**Exercise objective:** Look in the material below for the line holding "right hip: (190, 155)". Set it down exactly, with each later line up to and including the line holding "right elbow: (278, 141)".

======== Provided information

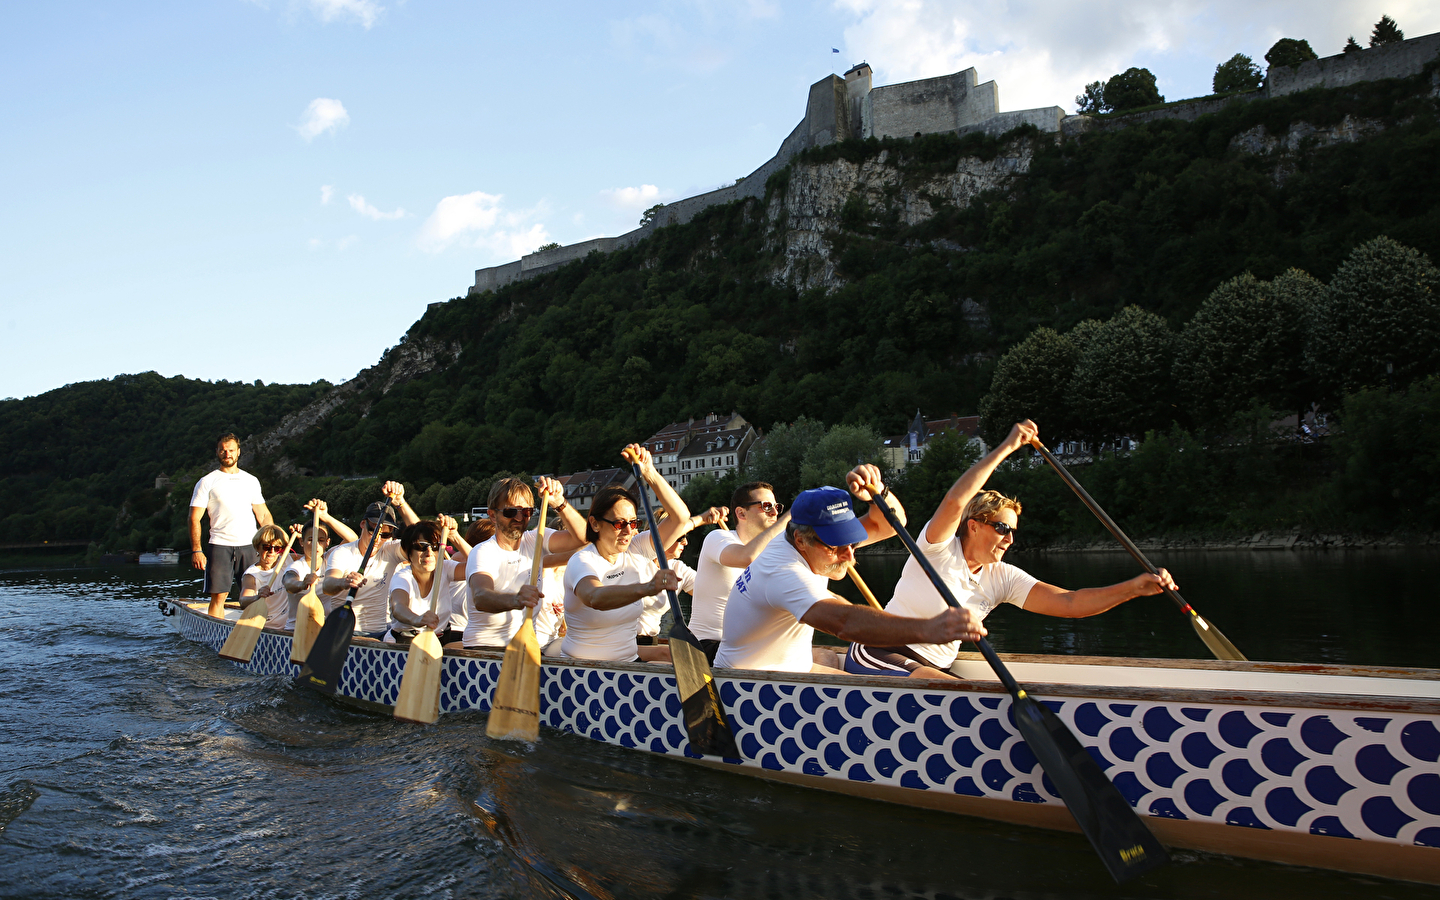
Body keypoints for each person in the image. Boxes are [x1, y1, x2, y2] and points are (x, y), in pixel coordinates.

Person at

================
======== Provided information

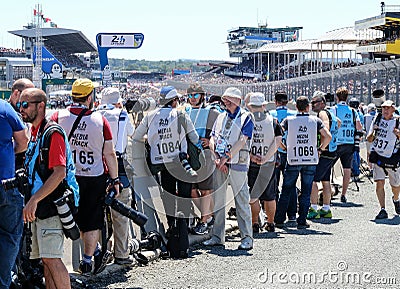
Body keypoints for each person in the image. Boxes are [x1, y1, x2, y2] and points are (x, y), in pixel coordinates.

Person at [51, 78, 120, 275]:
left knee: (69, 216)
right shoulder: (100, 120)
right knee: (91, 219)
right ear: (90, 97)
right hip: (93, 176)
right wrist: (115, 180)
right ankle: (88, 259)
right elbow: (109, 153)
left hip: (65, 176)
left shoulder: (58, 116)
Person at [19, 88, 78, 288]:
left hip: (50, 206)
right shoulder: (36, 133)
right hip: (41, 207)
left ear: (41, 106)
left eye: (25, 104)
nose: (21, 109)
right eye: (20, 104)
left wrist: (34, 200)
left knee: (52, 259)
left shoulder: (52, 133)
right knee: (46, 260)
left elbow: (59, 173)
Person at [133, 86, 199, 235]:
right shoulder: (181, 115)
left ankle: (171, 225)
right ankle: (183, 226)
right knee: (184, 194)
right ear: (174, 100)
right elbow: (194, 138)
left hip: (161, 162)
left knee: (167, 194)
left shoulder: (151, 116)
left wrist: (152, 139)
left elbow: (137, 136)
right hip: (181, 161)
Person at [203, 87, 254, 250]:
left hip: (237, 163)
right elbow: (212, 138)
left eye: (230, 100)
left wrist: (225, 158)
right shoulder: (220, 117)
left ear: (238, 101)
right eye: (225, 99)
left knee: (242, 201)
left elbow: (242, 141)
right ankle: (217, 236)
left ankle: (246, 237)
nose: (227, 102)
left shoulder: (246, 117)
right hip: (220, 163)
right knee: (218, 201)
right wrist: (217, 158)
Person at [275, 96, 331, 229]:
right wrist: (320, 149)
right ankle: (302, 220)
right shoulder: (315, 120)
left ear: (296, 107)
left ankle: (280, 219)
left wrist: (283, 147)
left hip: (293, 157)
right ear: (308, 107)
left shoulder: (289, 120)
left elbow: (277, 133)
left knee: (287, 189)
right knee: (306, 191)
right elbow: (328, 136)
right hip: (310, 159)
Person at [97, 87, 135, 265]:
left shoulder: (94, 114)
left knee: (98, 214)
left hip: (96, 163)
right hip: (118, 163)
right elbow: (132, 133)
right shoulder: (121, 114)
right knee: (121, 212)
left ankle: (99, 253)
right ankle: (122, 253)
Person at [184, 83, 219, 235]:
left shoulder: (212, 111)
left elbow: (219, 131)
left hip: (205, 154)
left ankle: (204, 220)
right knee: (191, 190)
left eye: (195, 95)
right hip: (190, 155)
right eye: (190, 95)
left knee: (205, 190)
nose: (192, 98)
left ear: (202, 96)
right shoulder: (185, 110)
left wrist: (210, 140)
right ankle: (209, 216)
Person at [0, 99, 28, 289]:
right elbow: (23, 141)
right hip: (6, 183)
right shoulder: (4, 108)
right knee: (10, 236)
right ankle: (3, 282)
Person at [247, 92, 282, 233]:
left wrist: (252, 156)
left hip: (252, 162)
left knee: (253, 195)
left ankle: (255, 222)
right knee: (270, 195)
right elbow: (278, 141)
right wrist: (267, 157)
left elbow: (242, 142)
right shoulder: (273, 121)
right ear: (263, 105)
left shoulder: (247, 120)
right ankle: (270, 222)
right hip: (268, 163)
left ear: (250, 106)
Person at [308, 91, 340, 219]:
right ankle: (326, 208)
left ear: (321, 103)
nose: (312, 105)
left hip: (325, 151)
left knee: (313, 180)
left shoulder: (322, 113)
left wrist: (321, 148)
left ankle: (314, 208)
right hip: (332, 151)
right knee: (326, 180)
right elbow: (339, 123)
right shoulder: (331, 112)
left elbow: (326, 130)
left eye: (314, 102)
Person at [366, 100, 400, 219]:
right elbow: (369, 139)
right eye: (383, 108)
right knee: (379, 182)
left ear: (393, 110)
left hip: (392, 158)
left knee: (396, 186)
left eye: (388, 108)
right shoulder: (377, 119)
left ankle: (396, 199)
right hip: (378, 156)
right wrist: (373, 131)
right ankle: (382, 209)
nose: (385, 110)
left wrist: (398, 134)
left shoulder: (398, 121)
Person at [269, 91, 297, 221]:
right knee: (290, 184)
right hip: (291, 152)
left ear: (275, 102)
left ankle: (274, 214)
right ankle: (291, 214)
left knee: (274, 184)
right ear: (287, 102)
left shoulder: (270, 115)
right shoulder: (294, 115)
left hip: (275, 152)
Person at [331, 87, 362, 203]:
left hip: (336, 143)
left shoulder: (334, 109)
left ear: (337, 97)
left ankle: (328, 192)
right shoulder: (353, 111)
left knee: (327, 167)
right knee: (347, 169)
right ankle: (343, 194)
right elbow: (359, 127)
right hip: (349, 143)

================

**Answer section:**
right hip: (190, 155)
right eye: (190, 95)
left knee: (205, 190)
nose: (192, 98)
left ear: (202, 96)
right shoulder: (185, 110)
left wrist: (210, 140)
right ankle: (209, 216)
Person at [0, 99, 28, 289]:
right elbow: (23, 141)
right hip: (6, 183)
right shoulder: (4, 108)
right knee: (10, 236)
right ankle: (3, 282)
Person at [247, 92, 282, 233]:
left wrist: (252, 156)
left hip: (252, 162)
left knee: (253, 195)
left ankle: (255, 222)
right knee: (270, 195)
right elbow: (278, 141)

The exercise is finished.